READING PASSAGE

□ □ □

@Arag:

> But again, if you want RC, atomic or not, Nim is giving you the building 
> blocks to do exactly that.

I'm grateful for that capability and have used it witha destructor 
implementation when I wanted to try an algorithm that depended on list-like 
structures without using GC.

> The real issue is that RC cannot even detect cycles so you're left with 
> having to run a separate leak detector.

Would it help to reject cyclic data completely (except at the global level) as 
per what Elm does currently? Or do you see use cases where we can't live 
without cyclic data? According to the Elm people, cyclic data isn't a problem 
if you can't create it in the first place and they apparently think that they 
can live without it.

I see that "introducing a cycle (leak) detector" could cost a lot in cycles and 
is greatly to be avoided.

> Introducing cycles with B/D is much harder to accomplish.

□ □ □

EXERCISE OBJECTIVE
Retype the forum post on reference counting in Nim, starting at "Would it help" and ending at "to be avoided.". Rely only on the forum post above.

Stored items:
□ □ □

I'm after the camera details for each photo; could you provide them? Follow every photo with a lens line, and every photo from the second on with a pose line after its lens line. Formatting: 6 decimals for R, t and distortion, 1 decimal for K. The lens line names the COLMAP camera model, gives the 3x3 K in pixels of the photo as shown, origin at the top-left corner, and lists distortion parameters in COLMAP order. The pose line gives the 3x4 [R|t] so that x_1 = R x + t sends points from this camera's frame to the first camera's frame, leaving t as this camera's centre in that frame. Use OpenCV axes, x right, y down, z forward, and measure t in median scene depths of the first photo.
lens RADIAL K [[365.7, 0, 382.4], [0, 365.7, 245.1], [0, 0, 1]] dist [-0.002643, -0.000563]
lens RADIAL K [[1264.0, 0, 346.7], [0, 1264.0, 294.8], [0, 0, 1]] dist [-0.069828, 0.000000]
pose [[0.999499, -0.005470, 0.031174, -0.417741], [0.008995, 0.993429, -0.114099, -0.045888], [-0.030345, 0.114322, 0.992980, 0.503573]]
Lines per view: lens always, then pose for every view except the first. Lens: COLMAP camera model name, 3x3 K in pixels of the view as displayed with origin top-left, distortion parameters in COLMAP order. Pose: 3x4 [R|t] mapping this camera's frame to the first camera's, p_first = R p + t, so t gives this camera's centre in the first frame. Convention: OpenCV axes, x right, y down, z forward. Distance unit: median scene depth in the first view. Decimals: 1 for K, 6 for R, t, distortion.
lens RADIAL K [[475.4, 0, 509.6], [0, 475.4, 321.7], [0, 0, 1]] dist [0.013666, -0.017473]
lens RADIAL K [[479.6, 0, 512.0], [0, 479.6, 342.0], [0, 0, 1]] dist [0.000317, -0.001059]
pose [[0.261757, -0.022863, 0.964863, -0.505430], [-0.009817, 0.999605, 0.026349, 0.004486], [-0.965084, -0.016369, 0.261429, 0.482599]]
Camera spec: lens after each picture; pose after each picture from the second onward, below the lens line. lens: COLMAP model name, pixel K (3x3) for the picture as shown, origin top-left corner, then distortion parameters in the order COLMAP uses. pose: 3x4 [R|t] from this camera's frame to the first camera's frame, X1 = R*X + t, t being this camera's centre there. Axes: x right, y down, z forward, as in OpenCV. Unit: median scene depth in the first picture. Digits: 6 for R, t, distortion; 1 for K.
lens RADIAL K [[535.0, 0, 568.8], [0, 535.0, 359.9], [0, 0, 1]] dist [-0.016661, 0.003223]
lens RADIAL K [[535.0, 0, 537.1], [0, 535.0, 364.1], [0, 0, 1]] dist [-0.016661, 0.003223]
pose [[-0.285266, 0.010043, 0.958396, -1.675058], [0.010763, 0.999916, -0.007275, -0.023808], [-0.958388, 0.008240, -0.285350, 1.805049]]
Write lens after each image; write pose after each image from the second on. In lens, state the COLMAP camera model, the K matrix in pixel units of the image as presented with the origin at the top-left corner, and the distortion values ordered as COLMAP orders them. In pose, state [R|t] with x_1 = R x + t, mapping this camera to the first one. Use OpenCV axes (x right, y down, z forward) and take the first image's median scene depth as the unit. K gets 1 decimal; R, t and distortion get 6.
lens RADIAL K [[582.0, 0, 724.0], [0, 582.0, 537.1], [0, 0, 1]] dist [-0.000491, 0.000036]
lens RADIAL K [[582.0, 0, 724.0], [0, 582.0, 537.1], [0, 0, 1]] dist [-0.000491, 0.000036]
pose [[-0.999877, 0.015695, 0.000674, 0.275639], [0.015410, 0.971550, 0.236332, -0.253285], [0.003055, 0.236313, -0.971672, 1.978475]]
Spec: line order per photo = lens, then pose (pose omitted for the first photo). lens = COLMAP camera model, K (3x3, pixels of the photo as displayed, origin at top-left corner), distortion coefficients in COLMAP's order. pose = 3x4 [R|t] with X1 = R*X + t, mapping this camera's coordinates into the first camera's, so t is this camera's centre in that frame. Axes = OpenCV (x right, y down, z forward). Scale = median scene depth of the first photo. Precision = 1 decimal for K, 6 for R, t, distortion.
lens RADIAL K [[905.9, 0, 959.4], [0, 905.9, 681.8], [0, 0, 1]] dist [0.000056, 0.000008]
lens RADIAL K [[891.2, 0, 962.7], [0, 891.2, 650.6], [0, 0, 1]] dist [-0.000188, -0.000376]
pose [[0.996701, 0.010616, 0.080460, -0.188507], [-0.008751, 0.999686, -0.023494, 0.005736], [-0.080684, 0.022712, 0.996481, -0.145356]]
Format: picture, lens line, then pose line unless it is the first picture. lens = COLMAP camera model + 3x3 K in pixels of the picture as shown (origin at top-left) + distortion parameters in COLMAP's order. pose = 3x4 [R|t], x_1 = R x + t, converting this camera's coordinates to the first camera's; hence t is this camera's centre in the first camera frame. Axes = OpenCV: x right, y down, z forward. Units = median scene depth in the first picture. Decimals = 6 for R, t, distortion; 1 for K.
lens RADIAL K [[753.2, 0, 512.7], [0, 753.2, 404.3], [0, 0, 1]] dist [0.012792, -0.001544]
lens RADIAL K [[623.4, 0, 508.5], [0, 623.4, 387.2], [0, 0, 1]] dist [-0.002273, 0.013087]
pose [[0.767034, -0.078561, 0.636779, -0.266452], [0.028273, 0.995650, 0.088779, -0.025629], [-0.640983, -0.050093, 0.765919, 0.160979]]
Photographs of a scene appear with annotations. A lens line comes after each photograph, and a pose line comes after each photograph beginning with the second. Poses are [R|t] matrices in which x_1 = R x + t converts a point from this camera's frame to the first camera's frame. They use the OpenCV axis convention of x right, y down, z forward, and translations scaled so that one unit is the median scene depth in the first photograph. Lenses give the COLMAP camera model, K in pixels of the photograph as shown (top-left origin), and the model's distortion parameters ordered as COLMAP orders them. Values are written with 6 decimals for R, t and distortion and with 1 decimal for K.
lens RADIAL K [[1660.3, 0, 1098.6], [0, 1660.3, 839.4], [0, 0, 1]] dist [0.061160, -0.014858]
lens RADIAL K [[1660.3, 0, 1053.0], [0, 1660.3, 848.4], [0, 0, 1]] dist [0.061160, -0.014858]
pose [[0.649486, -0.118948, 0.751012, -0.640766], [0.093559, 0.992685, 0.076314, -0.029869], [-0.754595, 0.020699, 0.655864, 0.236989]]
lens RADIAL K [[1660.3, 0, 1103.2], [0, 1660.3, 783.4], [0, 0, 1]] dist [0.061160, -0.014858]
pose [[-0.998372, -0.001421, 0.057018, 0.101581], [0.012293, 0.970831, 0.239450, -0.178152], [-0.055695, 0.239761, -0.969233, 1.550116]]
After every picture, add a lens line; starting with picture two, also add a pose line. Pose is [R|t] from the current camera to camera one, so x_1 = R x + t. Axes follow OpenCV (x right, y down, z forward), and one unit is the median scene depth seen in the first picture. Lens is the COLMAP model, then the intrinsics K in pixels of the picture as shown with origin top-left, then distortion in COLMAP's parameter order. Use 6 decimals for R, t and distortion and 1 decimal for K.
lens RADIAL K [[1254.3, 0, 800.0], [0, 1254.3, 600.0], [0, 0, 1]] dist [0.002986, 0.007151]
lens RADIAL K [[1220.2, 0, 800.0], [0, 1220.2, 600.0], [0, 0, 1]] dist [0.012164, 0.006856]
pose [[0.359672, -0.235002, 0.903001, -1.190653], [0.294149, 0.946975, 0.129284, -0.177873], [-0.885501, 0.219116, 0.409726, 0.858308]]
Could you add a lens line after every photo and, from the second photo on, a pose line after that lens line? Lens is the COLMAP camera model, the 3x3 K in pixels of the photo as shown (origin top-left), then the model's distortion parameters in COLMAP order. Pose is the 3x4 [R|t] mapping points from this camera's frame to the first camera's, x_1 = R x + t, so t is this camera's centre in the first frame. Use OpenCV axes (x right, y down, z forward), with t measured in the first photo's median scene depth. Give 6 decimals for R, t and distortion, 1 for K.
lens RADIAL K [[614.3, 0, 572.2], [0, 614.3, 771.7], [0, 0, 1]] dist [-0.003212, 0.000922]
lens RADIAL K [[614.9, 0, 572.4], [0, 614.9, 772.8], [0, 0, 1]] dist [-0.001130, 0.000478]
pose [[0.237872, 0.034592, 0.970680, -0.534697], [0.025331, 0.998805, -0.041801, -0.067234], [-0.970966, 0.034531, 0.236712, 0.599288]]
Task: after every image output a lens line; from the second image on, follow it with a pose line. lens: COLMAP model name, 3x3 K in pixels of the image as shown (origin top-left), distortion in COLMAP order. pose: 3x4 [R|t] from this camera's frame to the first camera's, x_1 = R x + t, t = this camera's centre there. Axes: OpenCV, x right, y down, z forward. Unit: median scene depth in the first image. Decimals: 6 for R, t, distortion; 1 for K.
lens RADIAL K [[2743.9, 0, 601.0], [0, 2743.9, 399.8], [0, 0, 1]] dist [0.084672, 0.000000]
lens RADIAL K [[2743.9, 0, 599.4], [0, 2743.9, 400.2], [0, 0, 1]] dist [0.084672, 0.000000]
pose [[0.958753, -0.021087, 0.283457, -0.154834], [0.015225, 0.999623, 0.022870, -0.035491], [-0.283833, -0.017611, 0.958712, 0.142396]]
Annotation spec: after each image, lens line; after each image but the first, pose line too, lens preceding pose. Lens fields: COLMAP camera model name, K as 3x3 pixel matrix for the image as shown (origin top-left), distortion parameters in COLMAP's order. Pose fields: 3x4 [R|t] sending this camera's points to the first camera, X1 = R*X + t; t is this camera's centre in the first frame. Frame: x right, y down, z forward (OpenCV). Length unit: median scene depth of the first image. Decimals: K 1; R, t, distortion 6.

□ □ □

ANSWER
Would it help to reject cyclic data completely (except at the global level) as 
per what Elm does currently? Or do you see use cases where we can't live 
without cyclic data? According to the Elm people, cyclic data isn't a problem 
if you can't create it in the first place and they apparently think that they 
can live without it.

I see that "introducing a cycle (leak) detector" could cost a lot in cycles and 
is greatly to be avoided.